02/09/2014

Somebody, a New Project by Miranda July

Do you remember those awful moments that required an enormous amount of willpower or, even worse, liquid courage to tell someone what you really meant? Well, those days seem to be over now thanks to a simple, yet unlikely very useful, app that could help you avoid saying you didn’t love someone anymore straight to their face.

The discrepancy between means of communication available and the quality of what we communicate is subtly overturned in Miranda July’s new project, “Somebody”. The project consists of an app, a new messaging service, that works by sending a message you want to deliver through the nearest Somebody user, allowing you to avoid difficult conversations and awkward, gladly avoided situations.

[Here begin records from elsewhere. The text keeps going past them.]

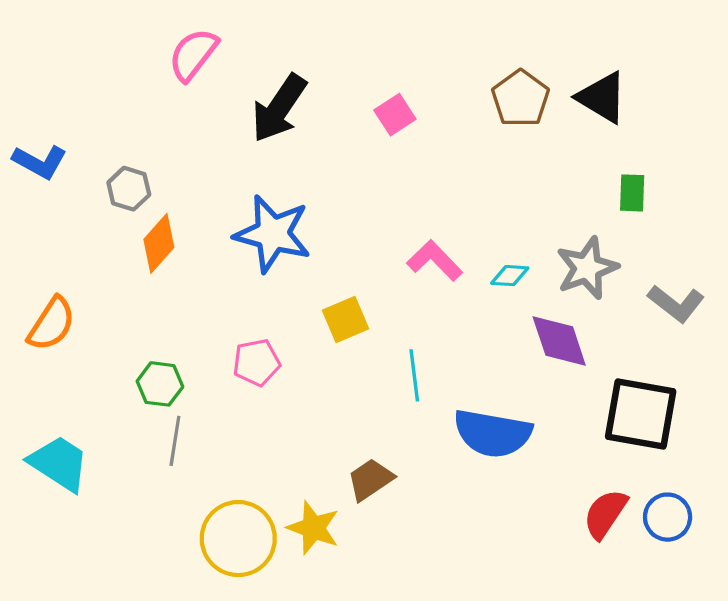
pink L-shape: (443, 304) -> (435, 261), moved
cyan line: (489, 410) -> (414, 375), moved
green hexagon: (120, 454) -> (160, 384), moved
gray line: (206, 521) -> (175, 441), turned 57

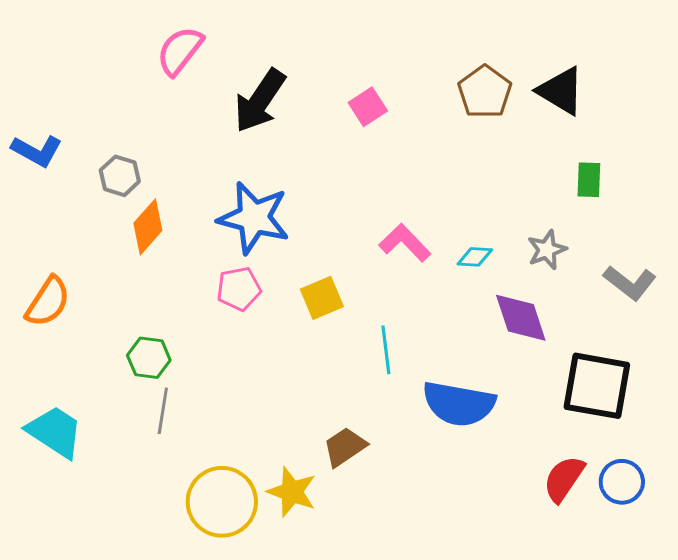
gray star: (587, 268) -> (547, 250), size x0.7
pink pentagon: (256, 363) -> (239, 289), moved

July says about the app: “Half-app/half-human, Somebody is a far-reaching public art project that incites performance and twists our love of avatars and outsourcing — every relationship becomes a three-way. The antithesis of the utilitarian efficiency that tech promises, here, finally, is an app that makes us nervous, giddy, and alert to the people around us.”

Somebody was created as the eighth commission in Miu Miu’s Womens’ Tales project, a short-film series by women directors who critically celebrate femininity in the 21st century, which includes contributions by Zoe Cassavetes, Giada Colagrande, Hiam Abbass, Ava Du Vernay, Massy Tadjedin, Lucrecia Martel and So Yong Kim. The Somebody short-film shows how the app works in a delightfully bittersweet and subtly ironic way, while it also displays Miranda July’s unique ability to capture the strange tenderness of contemporary relationships: “Jessica wants to tell Caleb she can’t be his girlfriend anymore. She opens up Somebody, types in the heartbreaking message, and selects Paul from a list. Paul is in the park. Paul’s phone dings. He eyes Caleb having a picnic. Paul delivers the bad news—as Jessica. Eyes bawling. Arms flapping. Caleb is devastated. The Somebody app then totally saves Yolanda and Blanca’s friendship, makes Jeffy’s marriage proposal to lonely Victoria, and initiates a curious ménage-a-trois between two prison workers and a parched potted plant named Anthony.”